Singapore’s AI strategy is completely different from that of India or the US. The focus is not on consumer freebies but on national adoption and business efficiency.

  • AI for Government: Singapore’s government developed its own secure AI chatbot called “Pair.” This tool is not available to the public. It was built exclusively for its 160,000 public officers to help them with research, writing, and coding, ensuring data security.
  • AI for Business: Telecom providers like Singtel are focused on business-to-business (B2B) solutions. Singtel launched “RE:AI,” a platform to help companies adopt and build AI, not a free Gemini plan for its consumers.

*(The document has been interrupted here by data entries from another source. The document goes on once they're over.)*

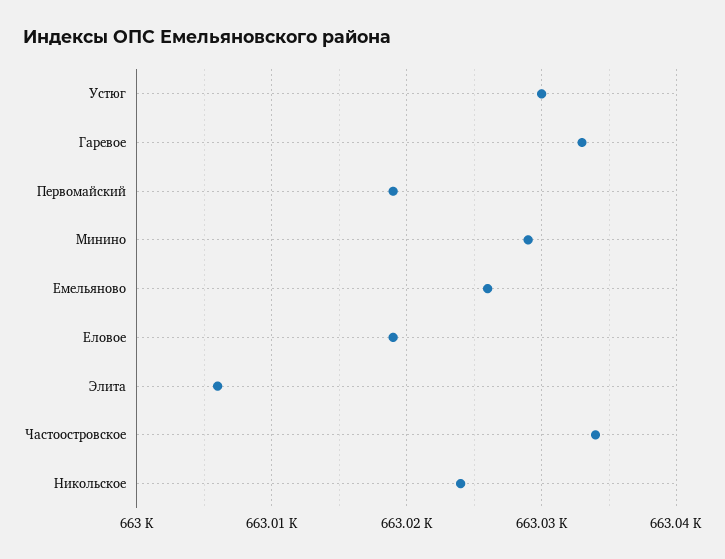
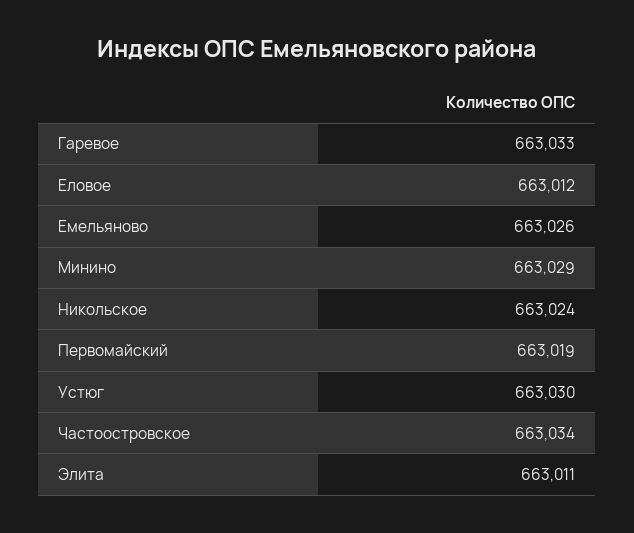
  {
    "Устюг": 663030,
    "Гаревое": 663033,
    "Первомайский": 663019,
    "Минино": 663029,
    "Емельяново": 663026,
-   "Еловое": 663019,
+   "Еловое": 663012,
-   "Элита": 663006,
+   "Элита": 663011,
    "Частоостровское": 663034,
    "Никольское": 663024
  }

The takeaway: Singapore is pursuing a top-down AI strategy, focusing on making its government and businesses “AI-native” rather than winning individual consumers with free offers.


Conclusion: Why Are Free Pro Deals So Rare?

The massive, 12-to-18-month free “Pro” AI deals you see in India are the exception, not the rule. They represent a temporary, aggressive strategy to capture a high-growth market.

For the rest of the world, the “free” AI landscape is defined by one of three models:

  1. The Global Freemium: Powerful standard free tiers (Copilot, Claude) designed to upsell you to a paid plan.
  2. The Walled Garden: Entirely separate, powerful domestic ecosystems (China).
  3. The National Strategy: Top-down government and enterprise focus (Singapore).

How to find deals

While the global “freemium” tools are your best bet, always keep an eye on your local mobile and internet providers. They are the most likely source of any future consumer-focused AI partnerships.